The aim of this thesis was to study sources of inter-individual variation in brain structure and function in pre-adolescence. This thesis focused on several factors that contribute to this variation, including test-retest variability, biological factors such as age and sex, socioemotional skills, and childhood experiences. I used data from 1000 children (8-, 9- and 10-year-olds) participating in the first wave of the YOUth: Child & Adolescent cohort.
The first article contains a full description of the YOUth MRI protocol including test-retest reliability of brain measures derived with this protocol (Chapter 2). The information shared in this chapter, such as the state-of-the-art acquisition parameters, extensive quality control procedures and reliability measures, can be useful to the neuroimaging community by aiding to increase the reproducibility and harmonization across developmental neuroimaging studies. The test-retest study using the YOUth MRI protocol in young adults, indeed showed that test-retest reliability was comparable to literature for brain measures derived from all MRI modalities: structural T1-weighted imaging, diffusion-weighted imaging (DWI), resting-state functional MRI and task-based functional MRI. As expected, higher test-retest reliability was found for structural T1-weighted and DWI scans compared to functional brain measures.
In the second article different de-identification (defacing) procedures for anatomical MRI data are compared (Chapter 3). De-identification methods remove or blur identifiable facial characteristics on anatomical MRI scans. Implementing de-identification methods enables researchers to share data while protecting participants privacy. I show that de-identification methods introduce some variability in outcome measures, but the reproducibility was comparable to test-retest reliability and no large systematic effects were found. Furthermore, I show that some de-identification methods do not work well on child brain scans.
In the third article, I investigated associations between anatomical brain measures and adverse childhood experiences (ACEs) (Chapter 4). An association was found between 2 out of 11 adverse childhood experiences: 1) growing up in a family with alcohol or substance abuse issues, and 2) exposure to violence or crime within the family or neighborhood.

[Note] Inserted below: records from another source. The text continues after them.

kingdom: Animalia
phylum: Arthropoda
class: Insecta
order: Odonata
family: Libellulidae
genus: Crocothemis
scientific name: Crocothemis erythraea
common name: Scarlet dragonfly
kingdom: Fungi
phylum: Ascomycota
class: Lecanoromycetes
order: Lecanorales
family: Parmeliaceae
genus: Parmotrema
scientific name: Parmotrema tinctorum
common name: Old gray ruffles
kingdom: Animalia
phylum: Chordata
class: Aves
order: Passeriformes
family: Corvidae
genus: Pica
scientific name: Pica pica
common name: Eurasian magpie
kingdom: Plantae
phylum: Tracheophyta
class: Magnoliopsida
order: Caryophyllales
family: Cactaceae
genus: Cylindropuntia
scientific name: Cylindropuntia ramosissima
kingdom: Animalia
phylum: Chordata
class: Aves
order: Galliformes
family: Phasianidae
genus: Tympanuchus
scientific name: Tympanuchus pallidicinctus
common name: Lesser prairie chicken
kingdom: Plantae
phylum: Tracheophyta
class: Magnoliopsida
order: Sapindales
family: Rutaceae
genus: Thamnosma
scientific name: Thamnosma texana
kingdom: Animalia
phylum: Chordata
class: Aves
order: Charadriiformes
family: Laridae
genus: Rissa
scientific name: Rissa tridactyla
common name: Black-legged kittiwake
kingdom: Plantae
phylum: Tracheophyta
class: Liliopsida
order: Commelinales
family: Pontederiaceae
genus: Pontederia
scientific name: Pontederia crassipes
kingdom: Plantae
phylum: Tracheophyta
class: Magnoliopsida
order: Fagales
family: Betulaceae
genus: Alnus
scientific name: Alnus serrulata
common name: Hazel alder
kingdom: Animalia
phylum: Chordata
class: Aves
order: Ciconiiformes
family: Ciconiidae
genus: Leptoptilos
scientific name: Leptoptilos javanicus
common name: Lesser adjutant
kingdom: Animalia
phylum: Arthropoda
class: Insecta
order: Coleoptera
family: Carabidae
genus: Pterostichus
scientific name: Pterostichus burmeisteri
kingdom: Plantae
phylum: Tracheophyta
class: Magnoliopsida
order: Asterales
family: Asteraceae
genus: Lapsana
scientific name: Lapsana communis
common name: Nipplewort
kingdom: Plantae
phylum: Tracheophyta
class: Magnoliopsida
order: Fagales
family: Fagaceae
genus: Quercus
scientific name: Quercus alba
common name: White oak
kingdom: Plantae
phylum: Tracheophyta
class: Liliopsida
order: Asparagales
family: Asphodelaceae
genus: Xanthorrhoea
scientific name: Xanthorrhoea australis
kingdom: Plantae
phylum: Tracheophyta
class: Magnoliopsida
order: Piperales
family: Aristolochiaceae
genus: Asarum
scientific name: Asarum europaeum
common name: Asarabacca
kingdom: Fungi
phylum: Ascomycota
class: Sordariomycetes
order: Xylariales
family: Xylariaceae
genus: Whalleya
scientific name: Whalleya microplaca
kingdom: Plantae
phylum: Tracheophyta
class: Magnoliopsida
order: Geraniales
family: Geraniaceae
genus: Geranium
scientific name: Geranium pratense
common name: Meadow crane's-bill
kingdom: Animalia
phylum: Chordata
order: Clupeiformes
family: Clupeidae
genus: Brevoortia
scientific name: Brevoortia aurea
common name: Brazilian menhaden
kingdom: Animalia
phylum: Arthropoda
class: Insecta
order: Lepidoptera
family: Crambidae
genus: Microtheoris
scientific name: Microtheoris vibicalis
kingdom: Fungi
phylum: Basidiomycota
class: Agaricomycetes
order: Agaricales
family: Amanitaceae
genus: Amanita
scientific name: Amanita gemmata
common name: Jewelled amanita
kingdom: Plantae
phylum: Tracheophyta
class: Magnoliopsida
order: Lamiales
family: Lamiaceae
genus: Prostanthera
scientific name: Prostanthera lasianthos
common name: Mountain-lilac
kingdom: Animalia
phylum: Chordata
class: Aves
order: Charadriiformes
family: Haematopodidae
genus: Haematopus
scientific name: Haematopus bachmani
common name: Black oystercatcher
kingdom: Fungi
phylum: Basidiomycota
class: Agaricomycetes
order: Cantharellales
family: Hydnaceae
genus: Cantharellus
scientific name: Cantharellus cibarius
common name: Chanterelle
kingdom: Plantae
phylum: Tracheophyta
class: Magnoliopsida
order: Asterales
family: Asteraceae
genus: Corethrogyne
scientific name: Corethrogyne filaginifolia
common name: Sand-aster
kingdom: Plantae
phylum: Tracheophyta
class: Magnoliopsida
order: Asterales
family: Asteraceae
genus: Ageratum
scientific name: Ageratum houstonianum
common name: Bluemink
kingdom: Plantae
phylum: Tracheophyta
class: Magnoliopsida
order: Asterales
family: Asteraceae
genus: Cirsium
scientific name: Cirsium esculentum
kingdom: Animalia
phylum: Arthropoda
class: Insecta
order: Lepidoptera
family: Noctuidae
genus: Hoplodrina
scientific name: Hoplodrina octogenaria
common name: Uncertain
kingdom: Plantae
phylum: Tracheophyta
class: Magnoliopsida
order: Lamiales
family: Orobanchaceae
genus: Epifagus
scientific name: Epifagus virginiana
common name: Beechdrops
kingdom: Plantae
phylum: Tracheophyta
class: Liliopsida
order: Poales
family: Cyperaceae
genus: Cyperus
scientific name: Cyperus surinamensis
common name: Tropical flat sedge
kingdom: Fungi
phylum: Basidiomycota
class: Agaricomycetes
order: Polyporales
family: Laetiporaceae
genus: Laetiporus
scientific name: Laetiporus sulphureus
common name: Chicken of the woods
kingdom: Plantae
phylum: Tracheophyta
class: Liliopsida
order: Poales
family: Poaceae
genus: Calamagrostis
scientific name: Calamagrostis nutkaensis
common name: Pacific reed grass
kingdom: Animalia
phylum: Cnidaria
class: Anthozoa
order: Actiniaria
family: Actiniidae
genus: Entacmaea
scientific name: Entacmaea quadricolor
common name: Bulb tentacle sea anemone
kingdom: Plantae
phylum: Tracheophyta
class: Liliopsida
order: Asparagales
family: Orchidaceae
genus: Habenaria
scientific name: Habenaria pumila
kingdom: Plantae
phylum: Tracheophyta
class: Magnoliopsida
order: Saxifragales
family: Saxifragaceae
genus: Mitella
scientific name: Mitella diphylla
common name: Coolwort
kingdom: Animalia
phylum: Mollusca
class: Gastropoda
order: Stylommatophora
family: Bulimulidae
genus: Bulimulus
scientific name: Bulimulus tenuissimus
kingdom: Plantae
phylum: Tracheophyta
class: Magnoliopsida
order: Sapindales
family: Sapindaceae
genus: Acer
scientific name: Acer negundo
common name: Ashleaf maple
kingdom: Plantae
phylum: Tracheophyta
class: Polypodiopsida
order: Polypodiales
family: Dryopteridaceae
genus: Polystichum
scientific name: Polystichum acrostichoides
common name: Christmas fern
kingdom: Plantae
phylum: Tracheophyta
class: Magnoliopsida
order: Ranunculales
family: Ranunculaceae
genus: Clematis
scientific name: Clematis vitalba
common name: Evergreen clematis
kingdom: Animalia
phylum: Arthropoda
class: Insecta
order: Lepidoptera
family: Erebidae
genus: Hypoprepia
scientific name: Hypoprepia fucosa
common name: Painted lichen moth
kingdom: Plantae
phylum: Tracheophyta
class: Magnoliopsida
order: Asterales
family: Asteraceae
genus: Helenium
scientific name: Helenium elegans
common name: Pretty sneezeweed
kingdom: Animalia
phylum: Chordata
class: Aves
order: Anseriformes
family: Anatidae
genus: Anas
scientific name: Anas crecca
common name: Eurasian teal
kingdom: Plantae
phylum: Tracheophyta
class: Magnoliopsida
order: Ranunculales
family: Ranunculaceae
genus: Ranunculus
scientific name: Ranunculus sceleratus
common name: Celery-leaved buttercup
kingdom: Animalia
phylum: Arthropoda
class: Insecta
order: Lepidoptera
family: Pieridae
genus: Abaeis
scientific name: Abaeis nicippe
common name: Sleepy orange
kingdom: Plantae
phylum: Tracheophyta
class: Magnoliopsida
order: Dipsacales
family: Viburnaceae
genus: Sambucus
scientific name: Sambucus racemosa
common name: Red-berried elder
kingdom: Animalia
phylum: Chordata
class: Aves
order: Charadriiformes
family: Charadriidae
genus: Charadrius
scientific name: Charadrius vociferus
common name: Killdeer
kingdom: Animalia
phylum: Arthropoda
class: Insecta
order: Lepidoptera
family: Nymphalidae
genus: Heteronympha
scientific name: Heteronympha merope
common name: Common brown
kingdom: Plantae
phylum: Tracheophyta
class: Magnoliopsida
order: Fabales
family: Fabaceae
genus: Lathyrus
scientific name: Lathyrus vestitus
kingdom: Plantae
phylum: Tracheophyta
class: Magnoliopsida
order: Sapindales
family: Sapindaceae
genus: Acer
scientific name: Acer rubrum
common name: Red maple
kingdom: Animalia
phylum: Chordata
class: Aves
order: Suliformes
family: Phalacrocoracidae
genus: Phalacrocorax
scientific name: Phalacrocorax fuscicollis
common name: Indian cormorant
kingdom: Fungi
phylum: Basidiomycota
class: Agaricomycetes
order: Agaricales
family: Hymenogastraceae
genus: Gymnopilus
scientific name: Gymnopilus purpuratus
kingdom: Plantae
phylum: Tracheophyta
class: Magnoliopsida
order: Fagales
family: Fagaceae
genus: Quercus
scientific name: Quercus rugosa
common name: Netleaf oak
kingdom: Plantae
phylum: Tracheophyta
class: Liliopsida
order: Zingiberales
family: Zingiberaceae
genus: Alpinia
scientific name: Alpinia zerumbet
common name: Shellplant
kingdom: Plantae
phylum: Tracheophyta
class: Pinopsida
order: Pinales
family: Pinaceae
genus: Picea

For the last article, I used functional neuroimaging data to investigate interrelations between different factors related to social cognition: behavioral emotion labeling, neural processing of emotional faces and social competence (Chapter 5). No relationship was found between these three factors. However, this study did reveal that older children and girls, on average, have better social skills and find it easier to label emotions on faces.
To better support children, it is important to understand the biological mechanisms linking childhood experiences to well-being in later life. Overall, associations between inter-individual differences in brain characteristics and behavioral or environmental phenotypes were low, despite the relatively large sample size. The inherently complex associations between the social environment and the developing brain ask for interdisciplinary collaborations, embracing diversity in all aspects, and pooling data to enhance statistical power. Understanding how childhood experiences convey risk for mental health problems later in life can help to identify malleable factors that could ultimately support children growing up.
This dissertation includes a summary in Dutch and a summary for young readers in Dutch.